Wir plauschten über allerhand gewöhnliche Dinge, dabei sahen wir uns so an und lachten uns selber aus. Wir wußten es ja doch schon. Manchmal sprang sie auf, tanzte durch das Zimmer und drehte sich närrisch. Dann sprachen wir wieder gründlich über das neue Stück, das ich jetzt schreiben sollte, von den großen Rollen, die ihr der Direktor gestern noch versprochen: denn sie war ja jetzt berühmt, berühmt! Und da sahen wir uns in die Augen und mußten beide lachen, weil wir so berühmt waren. Dann nahm sie eine große Puppe mit schweren Locken und einer ungeheuren Krinoline und wälzte sich mit ihr auf dem Teppich und puffte sie: »Ja, meine dumme Prinzessin, jetzt ist's aus mit dem Respekt, jetzt bin ich mehr als du, jetzt bin ich berühmt, berühmt, berühmt!« Dabei gingen ihr die Haare auf und es schien heller im Zimmer zu werden, sie blendeten wie eine Sonne. Dann kam sie wieder zu mir und sah mich mit ihren großen blauen Augen so fromm, so flehentlich an, wie ein Kind, das zu keck war und sich fürchtet. Damals waren sie blau wie Glockenblumen; manchmal wurden sie plötzlich hell und grau und sie konnten auch grün sein, wenn sie zornig wurde. »Ich bin dumm, gelt?« sagte sie dann. »Aber einmal im Leben, nur einmal.« Sie lehnte sich zurück, schloß die Lider und lag nun starr, ohne sich zu regen; ihr Gesicht war sehr weiß, um den kleinen dünnen Mund hatte sie jetzt einen harten Zug, das Näschen zuckte. Ich nahm leise ihre schmale, unruhige Hand und mein ganzes Leben hätte ich sie so anschauen mögen. Sie sah wie ein schlafender schöner Knabe aus und hatte doch etwas Böses. Wie oft ist sie gemalt worden! Aber es gibt kein gutes Bild von ihr. Und ich kann sie auch nicht schildern. Nein, sie läßt sich nicht schildern.

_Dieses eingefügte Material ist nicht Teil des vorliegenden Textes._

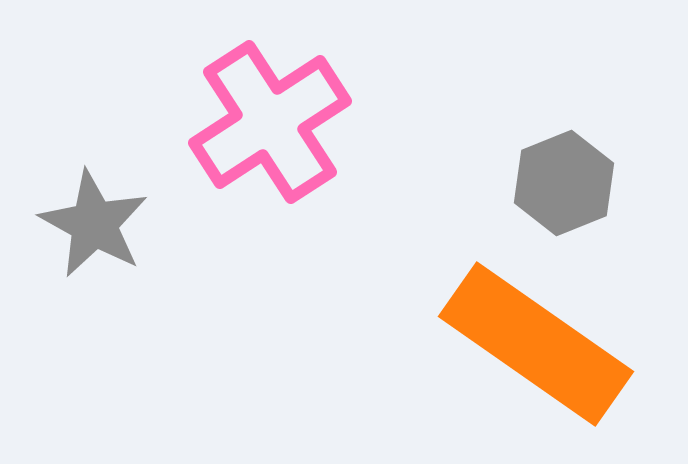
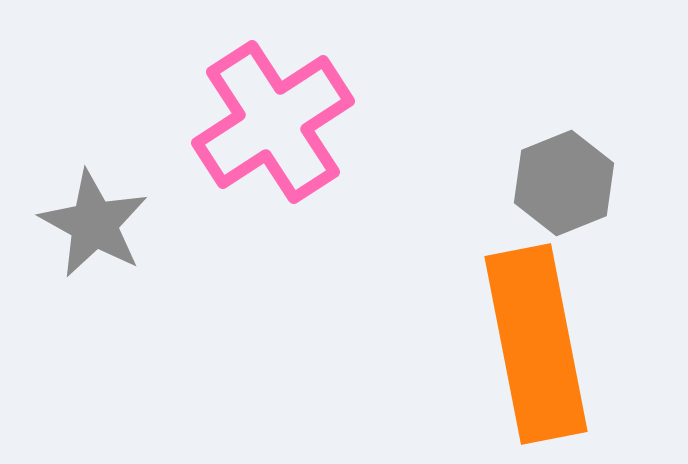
pink cross: moved 3 px right
orange rectangle: rotated 44 degrees clockwise
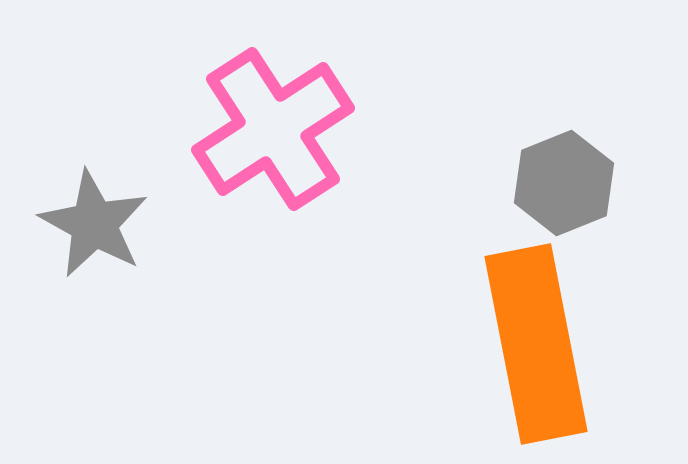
pink cross: moved 7 px down
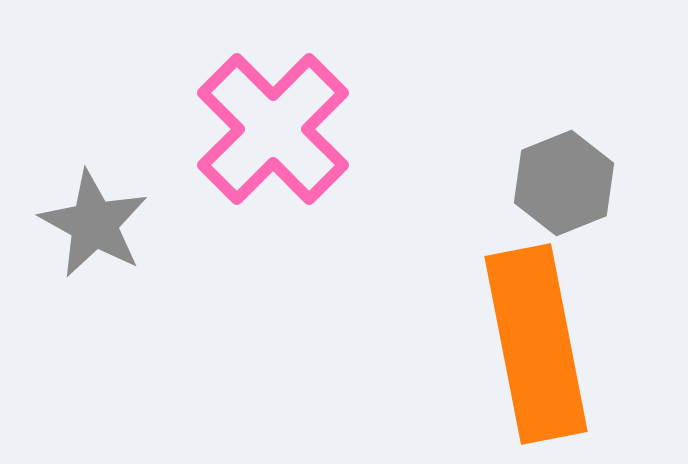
pink cross: rotated 12 degrees counterclockwise
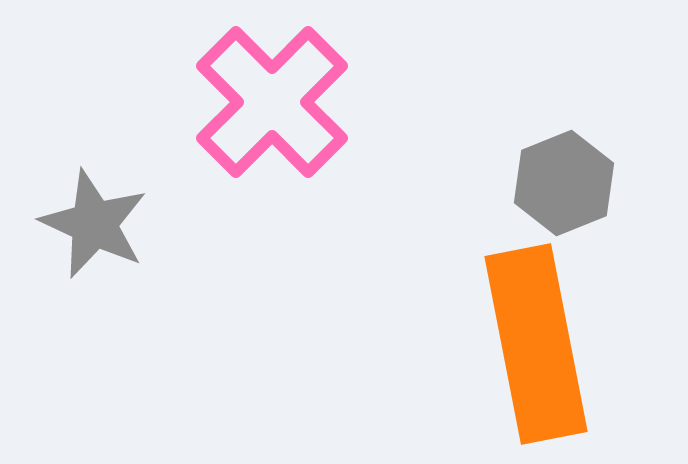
pink cross: moved 1 px left, 27 px up
gray star: rotated 4 degrees counterclockwise
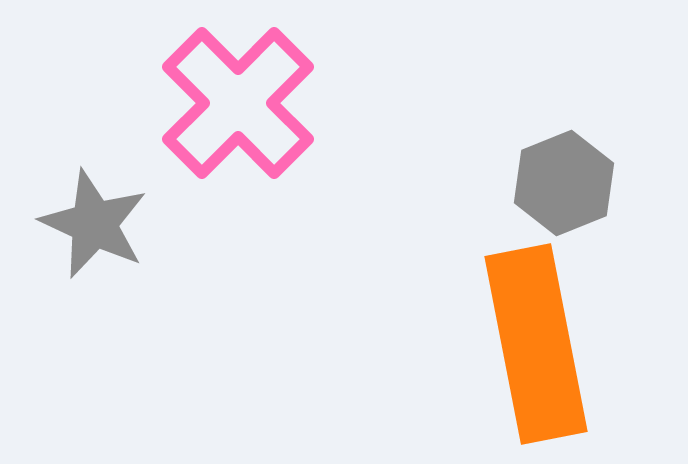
pink cross: moved 34 px left, 1 px down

Auf einmal sagte sie: »Jetzt muß ich Ihnen noch mein Herzbinkerl zeigen.« Sie zog unter dem Polster ein winziges Ding hervor, löste es aus seinen Windeln und hielt es mir hin. Das Herzbinkerl war eine elende, dumme Puppe, ganz klein, mit schiefen, glotzenden Augen, jämmerlich bemalt. »Es ist ja schief«, sagte ich. »Das ist schon wahr, aber es hat halt gar so ein gutes Gemüt. Gelt, Herzerl? Ja, du bist ja lieb! Aber jetzt sei auch schön brav und gib dem Onkel ein Bussel!« Und sie hielt mir das schnöde Ding hin. Ich stand vor ihr und mußte mich ein wenig beugen, um die Puppe zu küssen. Da ließ sie sie los und ich lag in ihren Armen.

Es war sechs Uhr, als ich ging; sie mußte ins Theater. Man sagt oft von Leuten, ihr Geist sei umnachtet. Umnachtet, das wäre das Wort für meinen Zustand. Eine tiefe Nacht war auf mich gefallen. Betäubt ging ich heim.